Teen dating violence (TDV) is also referred to as dating violence. It is the physical, sexual, or emotional abuse within a relationship among adolescents and teens. It can involve the following behaviors.
- Physical Violence
- When a person tries to hurt another by physical force, such as hitting, kicking, choking, or other forms of physical force.
- Sexual Violence
- Attempting or forcing a partner to take part in a sexual act or sexual touching against their will. This also includes non-physical sexual behaviors, such as sharing sexual pictures or posting sexually about partner online. Sexting is also a form of sexual violence.
- Psychological/Emotional Abuse:
- The use of verbal and non-verbal communication with the intent to harm a partner emotionally or mentally. It can also be used to exert control over a partner.
- A pattern of unwanted, repeated contacted by a partner that causes fear for the victim’s safety. This can also include fear for the safety of other people close to the victim.
Dating violence can start early and leave a lasting effect on teens. It has a profound effect on health, wellbeing and opportunity. Violence is preventable and help is available.

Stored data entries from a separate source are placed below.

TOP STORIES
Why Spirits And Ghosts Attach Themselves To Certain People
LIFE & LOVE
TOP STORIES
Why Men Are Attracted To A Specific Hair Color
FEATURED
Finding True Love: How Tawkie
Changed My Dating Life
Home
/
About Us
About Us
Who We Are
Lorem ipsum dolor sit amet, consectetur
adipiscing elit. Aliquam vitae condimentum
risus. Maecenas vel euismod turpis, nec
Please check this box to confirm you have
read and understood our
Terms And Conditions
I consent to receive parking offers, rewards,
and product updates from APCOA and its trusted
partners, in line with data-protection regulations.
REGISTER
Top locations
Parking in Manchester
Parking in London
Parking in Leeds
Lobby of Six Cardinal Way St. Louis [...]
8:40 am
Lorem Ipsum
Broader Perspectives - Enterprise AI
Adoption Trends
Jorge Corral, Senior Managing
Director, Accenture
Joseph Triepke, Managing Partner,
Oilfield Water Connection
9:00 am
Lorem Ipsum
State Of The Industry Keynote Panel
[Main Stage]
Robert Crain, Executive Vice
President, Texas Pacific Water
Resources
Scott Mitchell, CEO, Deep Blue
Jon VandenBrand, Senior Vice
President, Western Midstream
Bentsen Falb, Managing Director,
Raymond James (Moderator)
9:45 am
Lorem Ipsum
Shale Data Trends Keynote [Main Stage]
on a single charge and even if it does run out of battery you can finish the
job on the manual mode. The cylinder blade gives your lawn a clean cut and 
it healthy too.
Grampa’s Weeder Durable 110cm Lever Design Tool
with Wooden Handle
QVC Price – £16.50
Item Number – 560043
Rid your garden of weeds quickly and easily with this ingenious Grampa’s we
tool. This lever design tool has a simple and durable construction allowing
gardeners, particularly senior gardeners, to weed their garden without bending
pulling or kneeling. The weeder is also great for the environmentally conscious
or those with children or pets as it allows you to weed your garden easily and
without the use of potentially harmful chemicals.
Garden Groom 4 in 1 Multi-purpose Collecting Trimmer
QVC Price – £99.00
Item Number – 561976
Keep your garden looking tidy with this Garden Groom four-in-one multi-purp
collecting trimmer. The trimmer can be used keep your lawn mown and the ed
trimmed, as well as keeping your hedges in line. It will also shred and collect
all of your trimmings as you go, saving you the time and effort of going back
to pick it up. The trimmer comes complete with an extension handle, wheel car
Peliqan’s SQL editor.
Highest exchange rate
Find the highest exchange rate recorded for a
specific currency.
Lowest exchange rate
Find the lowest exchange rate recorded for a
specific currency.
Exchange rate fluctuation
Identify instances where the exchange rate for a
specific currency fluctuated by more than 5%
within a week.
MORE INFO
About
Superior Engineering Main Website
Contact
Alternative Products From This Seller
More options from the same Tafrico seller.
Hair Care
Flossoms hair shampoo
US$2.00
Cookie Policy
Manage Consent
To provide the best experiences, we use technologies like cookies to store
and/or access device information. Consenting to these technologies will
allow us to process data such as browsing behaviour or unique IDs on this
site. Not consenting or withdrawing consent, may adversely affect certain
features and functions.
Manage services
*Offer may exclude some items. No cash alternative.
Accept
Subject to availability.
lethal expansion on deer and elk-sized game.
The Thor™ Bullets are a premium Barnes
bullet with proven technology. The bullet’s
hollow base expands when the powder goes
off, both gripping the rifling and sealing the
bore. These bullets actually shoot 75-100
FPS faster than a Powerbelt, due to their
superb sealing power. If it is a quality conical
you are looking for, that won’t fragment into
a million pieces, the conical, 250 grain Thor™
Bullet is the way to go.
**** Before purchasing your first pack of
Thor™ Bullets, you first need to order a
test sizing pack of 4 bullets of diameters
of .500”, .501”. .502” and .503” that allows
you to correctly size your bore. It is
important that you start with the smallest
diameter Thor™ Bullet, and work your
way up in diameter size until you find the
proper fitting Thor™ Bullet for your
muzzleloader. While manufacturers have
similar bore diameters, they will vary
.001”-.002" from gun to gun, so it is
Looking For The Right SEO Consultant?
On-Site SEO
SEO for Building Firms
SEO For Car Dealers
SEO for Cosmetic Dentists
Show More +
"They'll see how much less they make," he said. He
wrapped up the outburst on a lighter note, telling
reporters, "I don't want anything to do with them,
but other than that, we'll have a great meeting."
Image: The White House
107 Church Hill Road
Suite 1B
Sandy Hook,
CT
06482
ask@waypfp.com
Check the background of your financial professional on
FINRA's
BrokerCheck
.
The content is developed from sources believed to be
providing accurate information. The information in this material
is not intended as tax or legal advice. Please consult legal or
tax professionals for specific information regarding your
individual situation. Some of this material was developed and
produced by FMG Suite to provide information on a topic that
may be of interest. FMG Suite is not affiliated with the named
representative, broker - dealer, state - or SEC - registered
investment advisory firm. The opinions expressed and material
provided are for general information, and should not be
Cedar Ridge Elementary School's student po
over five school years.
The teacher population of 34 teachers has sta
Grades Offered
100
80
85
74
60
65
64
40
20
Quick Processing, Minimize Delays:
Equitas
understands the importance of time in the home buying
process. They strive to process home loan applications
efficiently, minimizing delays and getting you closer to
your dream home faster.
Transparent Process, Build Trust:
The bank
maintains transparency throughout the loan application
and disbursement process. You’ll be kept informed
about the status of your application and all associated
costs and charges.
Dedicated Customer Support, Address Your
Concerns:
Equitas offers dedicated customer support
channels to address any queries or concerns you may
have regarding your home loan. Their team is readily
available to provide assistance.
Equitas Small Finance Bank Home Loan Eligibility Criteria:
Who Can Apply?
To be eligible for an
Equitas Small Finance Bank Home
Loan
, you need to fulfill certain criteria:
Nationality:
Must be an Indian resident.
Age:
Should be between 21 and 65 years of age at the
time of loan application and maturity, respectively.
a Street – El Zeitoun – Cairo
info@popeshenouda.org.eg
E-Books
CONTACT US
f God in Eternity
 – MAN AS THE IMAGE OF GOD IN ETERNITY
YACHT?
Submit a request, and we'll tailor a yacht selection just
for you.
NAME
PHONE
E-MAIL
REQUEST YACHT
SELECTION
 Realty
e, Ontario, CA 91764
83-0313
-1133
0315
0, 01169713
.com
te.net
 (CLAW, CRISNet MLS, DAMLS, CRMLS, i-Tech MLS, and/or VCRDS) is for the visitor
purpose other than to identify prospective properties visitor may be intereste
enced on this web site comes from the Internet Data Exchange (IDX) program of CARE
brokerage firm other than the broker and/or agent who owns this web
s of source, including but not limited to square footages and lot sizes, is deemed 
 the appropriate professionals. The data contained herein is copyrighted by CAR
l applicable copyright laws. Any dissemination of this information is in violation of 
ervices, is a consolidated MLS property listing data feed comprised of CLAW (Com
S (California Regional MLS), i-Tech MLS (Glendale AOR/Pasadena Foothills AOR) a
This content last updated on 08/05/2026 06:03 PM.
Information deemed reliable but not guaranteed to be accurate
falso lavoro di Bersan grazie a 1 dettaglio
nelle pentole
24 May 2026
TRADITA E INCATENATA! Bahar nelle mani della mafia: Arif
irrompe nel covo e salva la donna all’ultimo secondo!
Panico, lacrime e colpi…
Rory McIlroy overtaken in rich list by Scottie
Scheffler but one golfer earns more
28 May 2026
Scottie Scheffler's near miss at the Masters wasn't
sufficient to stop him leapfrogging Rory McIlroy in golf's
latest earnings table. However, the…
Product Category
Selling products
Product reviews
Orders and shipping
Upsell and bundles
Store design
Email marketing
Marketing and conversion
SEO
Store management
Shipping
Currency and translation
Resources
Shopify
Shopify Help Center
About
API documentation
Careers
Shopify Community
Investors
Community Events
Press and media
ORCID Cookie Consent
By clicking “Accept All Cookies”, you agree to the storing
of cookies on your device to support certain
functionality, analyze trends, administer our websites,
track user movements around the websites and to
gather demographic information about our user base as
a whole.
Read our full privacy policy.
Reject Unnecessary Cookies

How often does Teen Dating Violence happen?
Teen Dating Violence is common. Most teens believe teasing, name calling, and similar behaviors are “normal”. These behaviors can turn into more serious abuse.
Data from CDC’s Youth Risk Behavior Survey and the National Intimate Partner and Sexual Violence Survey indicate that:
- Nearly 1 in 11 female and approximately 1 in 14 male high school students report having experienced physical dating violence in the last year.
- About 1 in 8 female and 1 in 26 male high school students report having experienced sexual dating violence in the last year.
- 26% of women and 15% of men who were victims of contact sexual violence, physical violence, and/or stalking by an intimate partner in their lifetime first experienced these or other forms of violence by that partner before age 18.
Some teens are at greater risk than others. Sexual minority groups are disproportionately affected by all forms of violence, and some racial/ethnic minority groups are disproportionately affected by many types of violence. (Source)
What are the effects of Teen Dating Violence?
Unhealthy and abusive relationships can have both short and long term effects on teens. These can include, but are not limited to:
- Depression and anxiety
- Engaging in risky and unhealthy behaviors such as drugs and alcohol
- Antisocial behaviors such as theft, lying, hitting, and bullying
- Suicidal thoughts and self harm
Prevention and Intervention
- Teaching teens about healthy relationships, such as the skills to have and maintain healthy relationships
- This includes managing feelings and knowing how to communicate in a healthy way
- Modeling healthy relationships for teens
- If you suspect your teen is in an abusive or unhealthy relationship, make sure they know they can talk to you.
- Counseling and Advocacy is available through Freedom House for teens who have been in an abusive relationship or sexually assaulted.